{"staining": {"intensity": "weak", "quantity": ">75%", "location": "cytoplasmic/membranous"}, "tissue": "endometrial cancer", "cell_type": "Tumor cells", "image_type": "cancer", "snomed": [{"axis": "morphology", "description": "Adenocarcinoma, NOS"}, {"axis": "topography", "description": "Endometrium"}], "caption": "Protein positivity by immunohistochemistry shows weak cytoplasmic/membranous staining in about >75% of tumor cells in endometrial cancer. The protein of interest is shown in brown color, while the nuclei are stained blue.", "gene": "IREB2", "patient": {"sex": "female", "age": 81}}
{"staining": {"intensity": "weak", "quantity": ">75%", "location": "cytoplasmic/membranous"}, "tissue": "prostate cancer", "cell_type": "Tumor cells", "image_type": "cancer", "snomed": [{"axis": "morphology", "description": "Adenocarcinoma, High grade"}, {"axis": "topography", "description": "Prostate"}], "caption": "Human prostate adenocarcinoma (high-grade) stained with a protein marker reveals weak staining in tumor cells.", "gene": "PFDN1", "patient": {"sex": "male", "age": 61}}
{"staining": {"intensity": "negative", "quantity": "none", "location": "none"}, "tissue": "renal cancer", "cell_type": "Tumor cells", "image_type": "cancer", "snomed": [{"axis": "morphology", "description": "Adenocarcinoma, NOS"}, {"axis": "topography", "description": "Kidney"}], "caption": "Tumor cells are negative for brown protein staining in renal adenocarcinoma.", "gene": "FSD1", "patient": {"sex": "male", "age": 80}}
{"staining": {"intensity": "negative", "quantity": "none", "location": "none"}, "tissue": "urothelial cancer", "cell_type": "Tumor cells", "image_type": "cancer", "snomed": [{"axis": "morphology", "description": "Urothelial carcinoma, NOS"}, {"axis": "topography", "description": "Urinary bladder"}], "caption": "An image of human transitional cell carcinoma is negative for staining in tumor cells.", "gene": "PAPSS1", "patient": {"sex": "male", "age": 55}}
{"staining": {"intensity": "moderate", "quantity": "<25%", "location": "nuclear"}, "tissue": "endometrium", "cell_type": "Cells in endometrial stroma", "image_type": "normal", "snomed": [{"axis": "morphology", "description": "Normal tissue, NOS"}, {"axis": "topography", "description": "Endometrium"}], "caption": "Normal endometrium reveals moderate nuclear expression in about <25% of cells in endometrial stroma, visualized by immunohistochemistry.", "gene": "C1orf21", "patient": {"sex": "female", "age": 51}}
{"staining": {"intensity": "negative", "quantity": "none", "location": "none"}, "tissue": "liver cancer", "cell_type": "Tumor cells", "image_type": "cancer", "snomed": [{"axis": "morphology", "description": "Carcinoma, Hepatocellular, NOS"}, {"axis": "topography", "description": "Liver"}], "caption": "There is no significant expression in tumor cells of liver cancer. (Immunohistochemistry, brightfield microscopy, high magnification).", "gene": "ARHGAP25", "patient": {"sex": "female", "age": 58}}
-----
■ What is being asked ■
For this exercise, repeat exactly the lines of the data above from the one with "cells are negative" down to the one with "image of human", both end lines included.

■ Output of the task ■
{"staining": {"intensity": "negative", "quantity": "none", "location": "none"}, "tissue": "renal cancer", "cell_type": "Tumor cells", "image_type": "cancer", "snomed": [{"axis": "morphology", "description": "Adenocarcinoma, NOS"}, {"axis": "topography", "description": "Kidney"}], "caption": "Tumor cells are negative for brown protein staining in renal adenocarcinoma.", "gene": "FSD1", "patient": {"sex": "male", "age": 80}}
{"staining": {"intensity": "negative", "quantity": "none", "location": "none"}, "tissue": "urothelial cancer", "cell_type": "Tumor cells", "image_type": "cancer", "snomed": [{"axis": "morphology", "description": "Urothelial carcinoma, NOS"}, {"axis": "topography", "description": "Urinary bladder"}], "caption": "An image of human transitional cell carcinoma is negative for staining in tumor cells.", "gene": "PAPSS1", "patient": {"sex": "male", "age": 55}}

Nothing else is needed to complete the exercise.